New Delhi, July 18 (UNI) The Gangotri glacier has this year developed a large number of crevices, reinforcing the fact that Himalayan glaciers are melting at an alarming rate due to global warming, threatening adequate water supply to rivers like Ganga, Indus and Brahmaputra, the lifeline of millions of people in the country.

Therefore, before planning massive dams and hydel power plants, or the proposed interlinking of rivers, the country should give adequate thought to this factor, says environment scientist Samrat Sengupta.

Mr Sengupta, who is working on climate change with the World Wildlife Fund(WWF), and his team had to defer their plan to go to the Gangotri glacier because of the formation of crevices in the glacier near Tapovan.

He said the increased formation of crevices in the Gangotri indicated increased rate of retreat of the glacier.

From 50 years hence, there may be substantially reduced water in the rivers on the strength of which the government was setting up big power and irrigation plants at the cost of billions of rupees, he told UNI.

''So far climate change factor has not been incorporated in the long-term power planning in the country, which can at best be described as just shutting eyes to an imminent development,'' he said.

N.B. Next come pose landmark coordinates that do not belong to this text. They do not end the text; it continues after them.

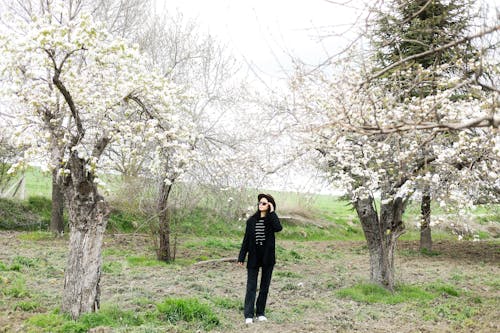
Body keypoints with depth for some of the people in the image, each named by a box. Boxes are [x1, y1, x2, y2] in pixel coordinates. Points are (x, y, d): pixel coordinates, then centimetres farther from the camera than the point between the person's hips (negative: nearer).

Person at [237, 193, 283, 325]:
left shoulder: (272, 219, -2)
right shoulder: (252, 220, 2)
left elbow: (278, 228, -26)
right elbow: (246, 239, 4)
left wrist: (272, 212, -19)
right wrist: (241, 257, 2)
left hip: (268, 257, 0)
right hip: (253, 257, 0)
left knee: (265, 286, 9)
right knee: (251, 286, -2)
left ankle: (261, 313, 19)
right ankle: (249, 315, -1)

Now in the 11th Plan, there is the talk of the Integrated Energy Planning, but the government has not done wide consultation with stake holders, says Mr Sengupta.

Mr Sengupta said that if all activities emitting green house gases which lead to global warming were stopped at present, even then enough emissions have taken place to increase the average Himalayan temperature to 1.3 degree celsius by 2050 to 2100 at 4000 mt altitude from the preindustrial era.

He said that after a few decades, Gangotri may be reduced to a critical level affecting everything in the region. There are five million people who inhabit the basins of the Ganga, Brahmaputra and Indus, which rely on the perennial supply of melt-water from the Himalayas.